### Your instructions
The expected answer comprises all lines from the entries that contain the string "pixels".

### Given records
_ _ _ _

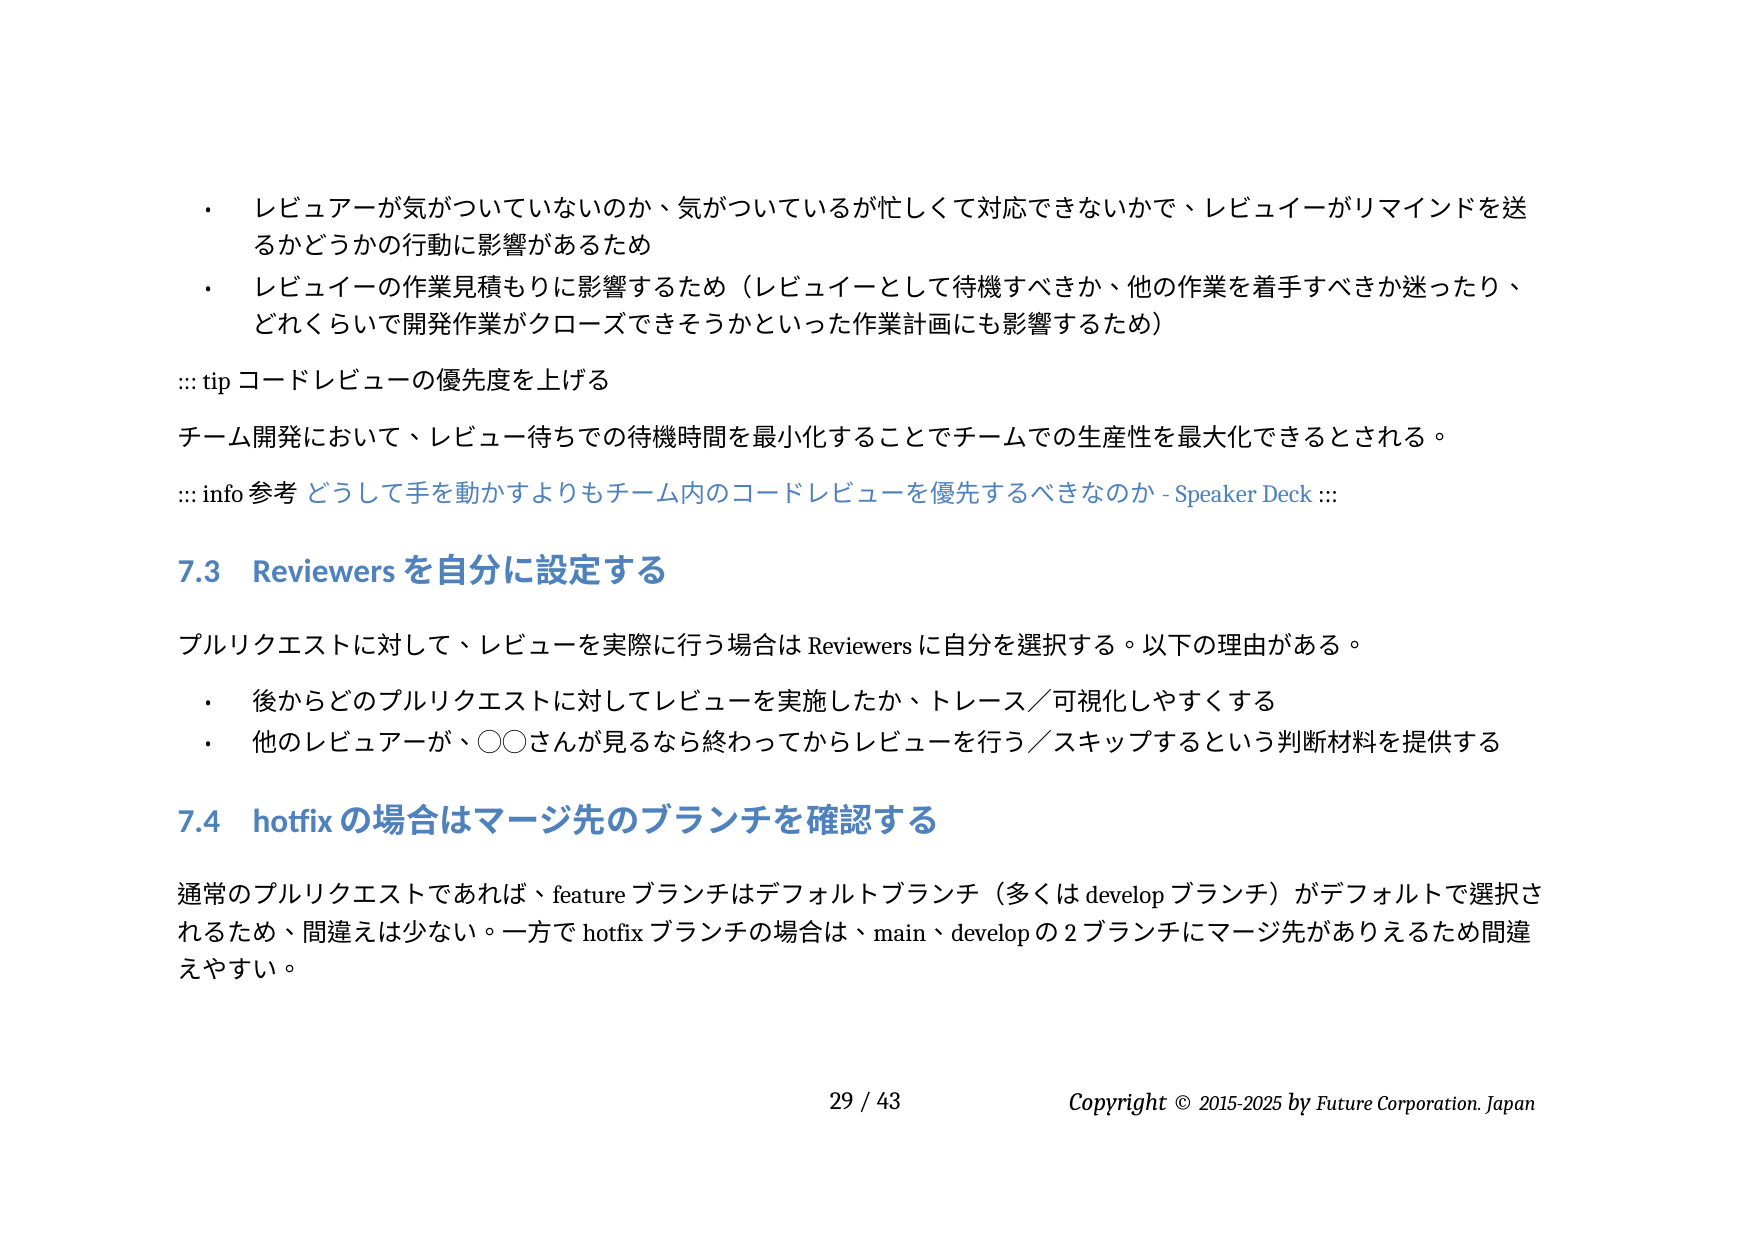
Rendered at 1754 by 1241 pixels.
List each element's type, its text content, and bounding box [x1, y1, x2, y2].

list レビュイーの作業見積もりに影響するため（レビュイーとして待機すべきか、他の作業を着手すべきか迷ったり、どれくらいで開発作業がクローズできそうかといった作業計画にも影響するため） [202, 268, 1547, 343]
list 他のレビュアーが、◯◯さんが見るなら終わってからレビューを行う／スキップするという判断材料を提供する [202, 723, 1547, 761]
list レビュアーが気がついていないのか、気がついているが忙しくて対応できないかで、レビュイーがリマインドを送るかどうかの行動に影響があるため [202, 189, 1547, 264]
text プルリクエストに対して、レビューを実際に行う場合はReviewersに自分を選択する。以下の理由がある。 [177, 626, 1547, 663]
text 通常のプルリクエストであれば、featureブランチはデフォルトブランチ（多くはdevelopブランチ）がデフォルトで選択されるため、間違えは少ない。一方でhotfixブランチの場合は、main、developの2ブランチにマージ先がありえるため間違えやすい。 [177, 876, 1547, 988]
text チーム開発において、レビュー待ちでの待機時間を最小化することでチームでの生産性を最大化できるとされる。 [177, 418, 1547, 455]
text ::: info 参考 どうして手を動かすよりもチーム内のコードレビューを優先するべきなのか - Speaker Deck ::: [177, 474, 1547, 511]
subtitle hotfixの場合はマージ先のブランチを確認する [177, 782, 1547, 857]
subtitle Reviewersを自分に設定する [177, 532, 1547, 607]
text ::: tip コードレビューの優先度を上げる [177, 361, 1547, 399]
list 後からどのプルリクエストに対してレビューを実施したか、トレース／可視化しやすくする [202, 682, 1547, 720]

_ _ _ _

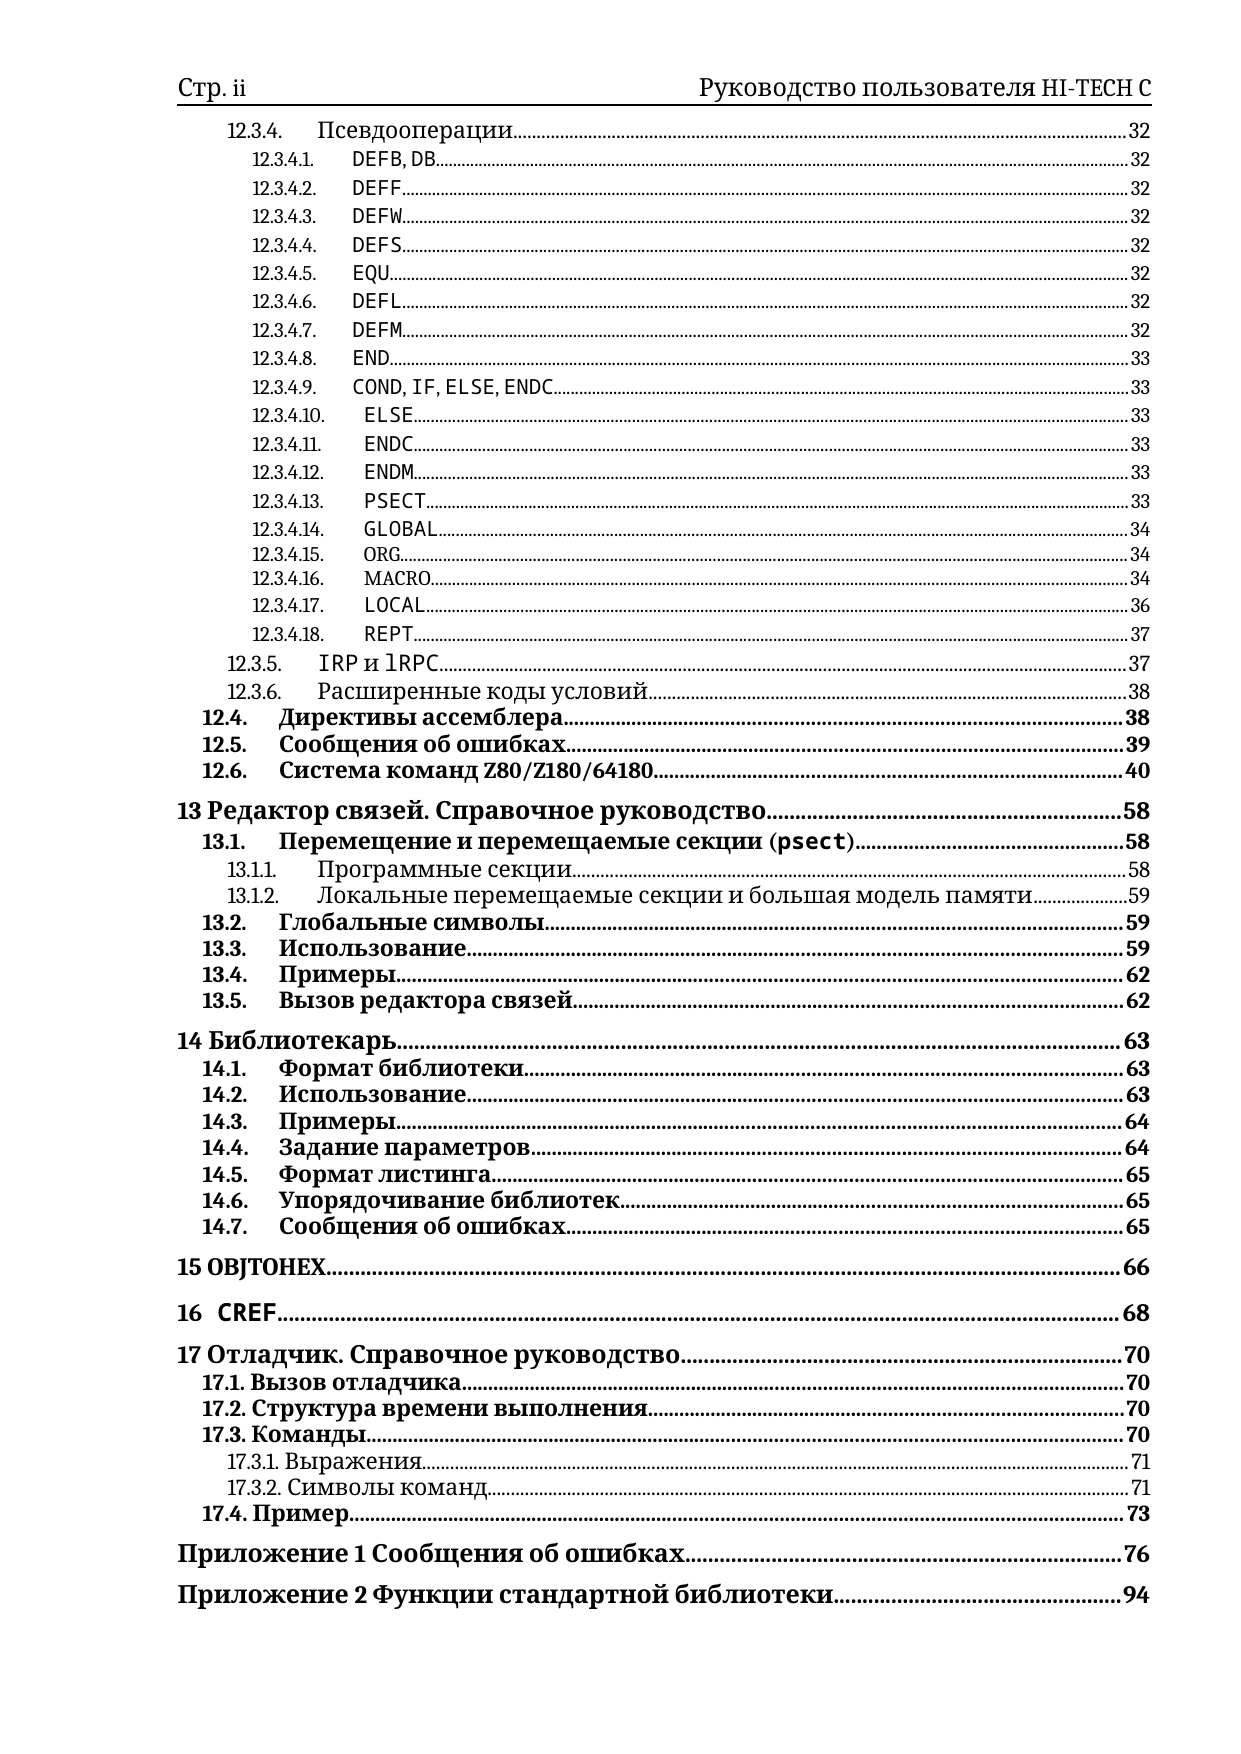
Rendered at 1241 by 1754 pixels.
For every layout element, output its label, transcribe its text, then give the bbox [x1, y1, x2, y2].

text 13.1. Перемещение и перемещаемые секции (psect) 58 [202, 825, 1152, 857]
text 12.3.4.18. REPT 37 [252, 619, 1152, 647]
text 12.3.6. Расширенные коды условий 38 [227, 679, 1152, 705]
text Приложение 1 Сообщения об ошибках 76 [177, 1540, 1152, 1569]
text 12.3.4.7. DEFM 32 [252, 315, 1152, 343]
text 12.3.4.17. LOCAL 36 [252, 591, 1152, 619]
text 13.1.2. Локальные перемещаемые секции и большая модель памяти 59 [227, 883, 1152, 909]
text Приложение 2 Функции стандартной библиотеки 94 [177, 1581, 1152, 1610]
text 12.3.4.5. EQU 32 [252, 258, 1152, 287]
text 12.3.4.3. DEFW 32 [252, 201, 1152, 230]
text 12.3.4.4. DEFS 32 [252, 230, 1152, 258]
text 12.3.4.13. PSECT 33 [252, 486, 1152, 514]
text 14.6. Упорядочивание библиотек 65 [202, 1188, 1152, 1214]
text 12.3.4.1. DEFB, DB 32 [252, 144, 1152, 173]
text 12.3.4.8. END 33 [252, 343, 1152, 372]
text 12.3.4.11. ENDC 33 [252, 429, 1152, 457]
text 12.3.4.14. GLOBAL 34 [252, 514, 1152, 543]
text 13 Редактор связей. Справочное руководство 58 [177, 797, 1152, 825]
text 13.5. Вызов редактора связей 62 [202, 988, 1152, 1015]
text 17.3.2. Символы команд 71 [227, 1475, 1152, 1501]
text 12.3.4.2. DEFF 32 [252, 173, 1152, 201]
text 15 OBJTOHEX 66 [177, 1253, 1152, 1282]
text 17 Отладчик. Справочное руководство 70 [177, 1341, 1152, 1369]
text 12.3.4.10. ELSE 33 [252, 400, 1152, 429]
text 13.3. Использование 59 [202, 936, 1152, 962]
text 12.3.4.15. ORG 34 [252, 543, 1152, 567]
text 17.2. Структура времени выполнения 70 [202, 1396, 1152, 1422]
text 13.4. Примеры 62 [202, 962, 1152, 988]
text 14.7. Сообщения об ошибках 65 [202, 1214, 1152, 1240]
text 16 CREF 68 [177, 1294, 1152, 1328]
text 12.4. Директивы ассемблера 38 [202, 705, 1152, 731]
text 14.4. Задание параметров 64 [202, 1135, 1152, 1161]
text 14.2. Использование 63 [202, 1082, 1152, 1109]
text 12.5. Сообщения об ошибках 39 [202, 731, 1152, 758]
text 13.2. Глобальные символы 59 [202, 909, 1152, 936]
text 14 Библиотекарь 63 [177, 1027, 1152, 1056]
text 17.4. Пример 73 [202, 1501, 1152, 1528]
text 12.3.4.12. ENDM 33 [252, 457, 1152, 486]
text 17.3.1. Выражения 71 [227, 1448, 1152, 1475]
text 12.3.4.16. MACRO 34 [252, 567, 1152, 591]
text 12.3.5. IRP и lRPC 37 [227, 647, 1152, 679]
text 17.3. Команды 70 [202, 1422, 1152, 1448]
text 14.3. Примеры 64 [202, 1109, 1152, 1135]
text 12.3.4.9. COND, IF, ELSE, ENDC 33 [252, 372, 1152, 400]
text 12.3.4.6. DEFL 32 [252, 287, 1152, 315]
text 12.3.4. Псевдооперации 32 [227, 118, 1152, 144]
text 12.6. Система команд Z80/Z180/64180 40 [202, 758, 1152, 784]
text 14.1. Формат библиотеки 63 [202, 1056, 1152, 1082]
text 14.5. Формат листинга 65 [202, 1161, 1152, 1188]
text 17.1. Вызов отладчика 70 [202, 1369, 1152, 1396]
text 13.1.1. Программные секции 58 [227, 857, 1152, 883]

_ _ _ _

### Task solution
Rendered at 1754 by 1241 pixels.
Rendered at 1241 by 1754 pixels.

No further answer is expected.